Office is mulling the closure of 15 stores in the UK over the next two years as part of a wider turnaround strategy from parent company Truworths.
Truworths chief executive Michael Mark told analysts last week the group expects to run down leases on between 10 and 15 of its 139-strong UK store estate over the next two years, as part of a turnaround plan to boost sales and profits at the struggling footwear retailer.
In the presentation, Mark also earmarked three “problematic” Office concessions for closure over a two-year timeframe.
He said: “Closure of poor-performing stores remains a priority while enhancing the e-commerce offering to grow sales in a consumer environment trending towards online shopping – footwear is highly conducive to online retailing.”

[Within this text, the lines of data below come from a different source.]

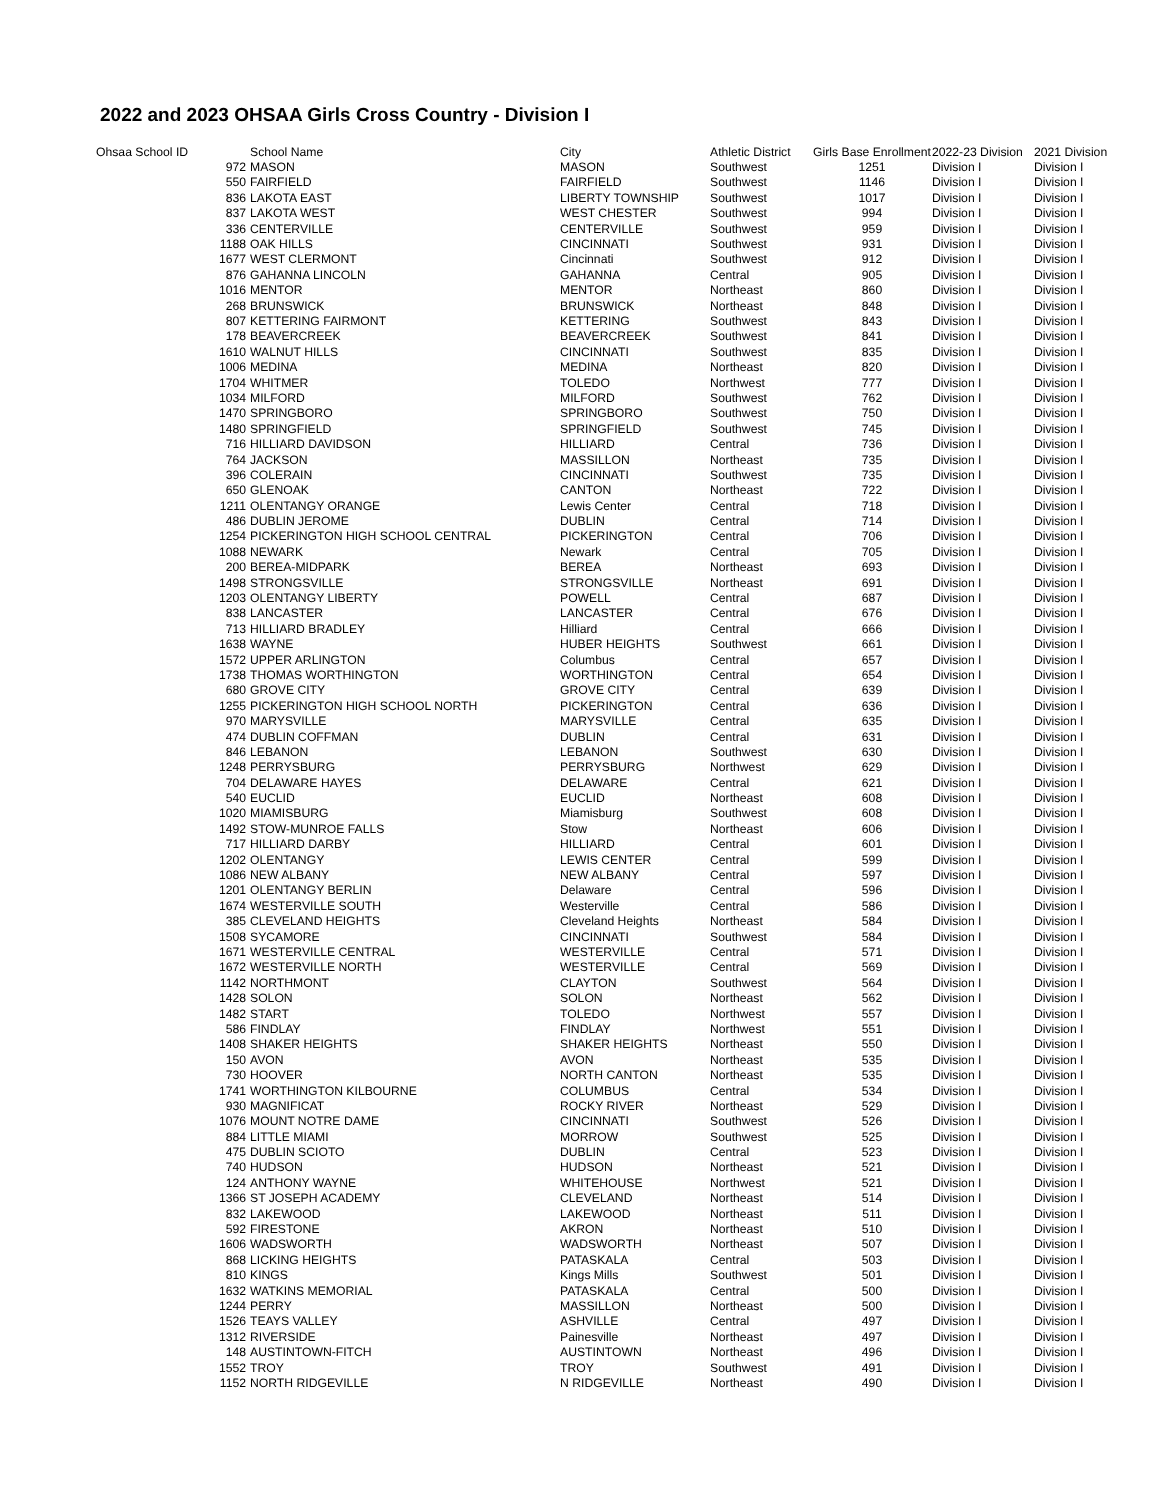2022 and 2023 OHSAA Girls Cross Country - Division I
| Ohsaa School ID | School Name | City | Athletic District | Girls Base Enrollment | 2022-23 Division | 2021 Division |
| --- | --- | --- | --- | --- | --- | --- |
| 972 | MASON | MASON | Southwest | 1251 | Division I | Division I |
| 550 | FAIRFIELD | FAIRFIELD | Southwest | 1146 | Division I | Division I |
| 836 | LAKOTA EAST | LIBERTY TOWNSHIP | Southwest | 1017 | Division I | Division I |
| 837 | LAKOTA WEST | WEST CHESTER | Southwest | 994 | Division I | Division I |
| 336 | CENTERVILLE | CENTERVILLE | Southwest | 959 | Division I | Division I |
| 1188 | OAK HILLS | CINCINNATI | Southwest | 931 | Division I | Division I |
| 1677 | WEST CLERMONT | Cincinnati | Southwest | 912 | Division I | Division I |
| 876 | GAHANNA LINCOLN | GAHANNA | Central | 905 | Division I | Division I |
| 1016 | MENTOR | MENTOR | Northeast | 860 | Division I | Division I |
| 268 | BRUNSWICK | BRUNSWICK | Northeast | 848 | Division I | Division I |
| 807 | KETTERING FAIRMONT | KETTERING | Southwest | 843 | Division I | Division I |
| 178 | BEAVERCREEK | BEAVERCREEK | Southwest | 841 | Division I | Division I |
| 1610 | WALNUT HILLS | CINCINNATI | Southwest | 835 | Division I | Division I |
| 1006 | MEDINA | MEDINA | Northeast | 820 | Division I | Division I |
| 1704 | WHITMER | TOLEDO | Northwest | 777 | Division I | Division I |
| 1034 | MILFORD | MILFORD | Southwest | 762 | Division I | Division I |
| 1470 | SPRINGBORO | SPRINGBORO | Southwest | 750 | Division I | Division I |
| 1480 | SPRINGFIELD | SPRINGFIELD | Southwest | 745 | Division I | Division I |
| 716 | HILLIARD DAVIDSON | HILLIARD | Central | 736 | Division I | Division I |
| 764 | JACKSON | MASSILLON | Northeast | 735 | Division I | Division I |
| 396 | COLERAIN | CINCINNATI | Southwest | 735 | Division I | Division I |
| 650 | GLENOAK | CANTON | Northeast | 722 | Division I | Division I |
| 1211 | OLENTANGY ORANGE | Lewis Center | Central | 718 | Division I | Division I |
| 486 | DUBLIN JEROME | DUBLIN | Central | 714 | Division I | Division I |
| 1254 | PICKERINGTON HIGH SCHOOL CENTRAL | PICKERINGTON | Central | 706 | Division I | Division I |
| 1088 | NEWARK | Newark | Central | 705 | Division I | Division I |
| 200 | BEREA-MIDPARK | BEREA | Northeast | 693 | Division I | Division I |
| 1498 | STRONGSVILLE | STRONGSVILLE | Northeast | 691 | Division I | Division I |
| 1203 | OLENTANGY LIBERTY | POWELL | Central | 687 | Division I | Division I |
| 838 | LANCASTER | LANCASTER | Central | 676 | Division I | Division I |
| 713 | HILLIARD BRADLEY | Hilliard | Central | 666 | Division I | Division I |
| 1638 | WAYNE | HUBER HEIGHTS | Southwest | 661 | Division I | Division I |
| 1572 | UPPER ARLINGTON | Columbus | Central | 657 | Division I | Division I |
| 1738 | THOMAS WORTHINGTON | WORTHINGTON | Central | 654 | Division I | Division I |
| 680 | GROVE CITY | GROVE CITY | Central | 639 | Division I | Division I |
| 1255 | PICKERINGTON HIGH SCHOOL NORTH | PICKERINGTON | Central | 636 | Division I | Division I |
| 970 | MARYSVILLE | MARYSVILLE | Central | 635 | Division I | Division I |
| 474 | DUBLIN COFFMAN | DUBLIN | Central | 631 | Division I | Division I |
| 846 | LEBANON | LEBANON | Southwest | 630 | Division I | Division I |
| 1248 | PERRYSBURG | PERRYSBURG | Northwest | 629 | Division I | Division I |
| 704 | DELAWARE HAYES | DELAWARE | Central | 621 | Division I | Division I |
| 540 | EUCLID | EUCLID | Northeast | 608 | Division I | Division I |
| 1020 | MIAMISBURG | Miamisburg | Southwest | 608 | Division I | Division I |
| 1492 | STOW-MUNROE FALLS | Stow | Northeast | 606 | Division I | Division I |
| 717 | HILLIARD DARBY | HILLIARD | Central | 601 | Division I | Division I |
| 1202 | OLENTANGY | LEWIS CENTER | Central | 599 | Division I | Division I |
| 1086 | NEW ALBANY | NEW ALBANY | Central | 597 | Division I | Division I |
| 1201 | OLENTANGY BERLIN | Delaware | Central | 596 | Division I | Division I |
| 1674 | WESTERVILLE SOUTH | Westerville | Central | 586 | Division I | Division I |
| 385 | CLEVELAND HEIGHTS | Cleveland Heights | Northeast | 584 | Division I | Division I |
| 1508 | SYCAMORE | CINCINNATI | Southwest | 584 | Division I | Division I |
| 1671 | WESTERVILLE CENTRAL | WESTERVILLE | Central | 571 | Division I | Division I |
| 1672 | WESTERVILLE NORTH | WESTERVILLE | Central | 569 | Division I | Division I |
| 1142 | NORTHMONT | CLAYTON | Southwest | 564 | Division I | Division I |
| 1428 | SOLON | SOLON | Northeast | 562 | Division I | Division I |
| 1482 | START | TOLEDO | Northwest | 557 | Division I | Division I |
| 586 | FINDLAY | FINDLAY | Northwest | 551 | Division I | Division I |
| 1408 | SHAKER HEIGHTS | SHAKER HEIGHTS | Northeast | 550 | Division I | Division I |
| 150 | AVON | AVON | Northeast | 535 | Division I | Division I |
| 730 | HOOVER | NORTH CANTON | Northeast | 535 | Division I | Division I |
| 1741 | WORTHINGTON KILBOURNE | COLUMBUS | Central | 534 | Division I | Division I |
| 930 | MAGNIFICAT | ROCKY RIVER | Northeast | 529 | Division I | Division I |
| 1076 | MOUNT NOTRE DAME | CINCINNATI | Southwest | 526 | Division I | Division I |
| 884 | LITTLE MIAMI | MORROW | Southwest | 525 | Division I | Division I |
| 475 | DUBLIN SCIOTO | DUBLIN | Central | 523 | Division I | Division I |
| 740 | HUDSON | HUDSON | Northeast | 521 | Division I | Division I |
| 124 | ANTHONY WAYNE | WHITEHOUSE | Northwest | 521 | Division I | Division I |
| 1366 | ST JOSEPH ACADEMY | CLEVELAND | Northeast | 514 | Division I | Division I |
| 832 | LAKEWOOD | LAKEWOOD | Northeast | 511 | Division I | Division I |
| 592 | FIRESTONE | AKRON | Northeast | 510 | Division I | Division I |
| 1606 | WADSWORTH | WADSWORTH | Northeast | 507 | Division I | Division I |
| 868 | LICKING HEIGHTS | PATASKALA | Central | 503 | Division I | Division I |
| 810 | KINGS | Kings Mills | Southwest | 501 | Division I | Division I |
| 1632 | WATKINS MEMORIAL | PATASKALA | Central | 500 | Division I | Division I |
| 1244 | PERRY | MASSILLON | Northeast | 500 | Division I | Division I |
| 1526 | TEAYS VALLEY | ASHVILLE | Central | 497 | Division I | Division I |
| 1312 | RIVERSIDE | Painesville | Northeast | 497 | Division I | Division I |
| 148 | AUSTINTOWN-FITCH | AUSTINTOWN | Northeast | 496 | Division I | Division I |
| 1552 | TROY | TROY | Southwest | 491 | Division I | Division I |
| 1152 | NORTH RIDGEVILLE | N RIDGEVILLE | Northeast | 490 | Division I | Division I |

South African-based Truworths cited Brexit as an issue as well as the “intense pressure” being put on consumer confidence.
Despite these challenges, Mark said “given current levels of profitability, cash generation, solvency and liquidity, no major business restricting is appropriate”.
The news comes after it emerged in June that Office had appointed advisers Alvarez & Marsal and Deloitte to examine restructuring options, including a possible CVA.
In the year to June 30, Office had an operating loss of £94.7m, despite sales jumping 1% to £279m driven predominantly by a 10% uptick in digital sales.
Office also suffered from department store chain House of Fraser entering administration, as it was owed £700,000 from its concessions across the department stores.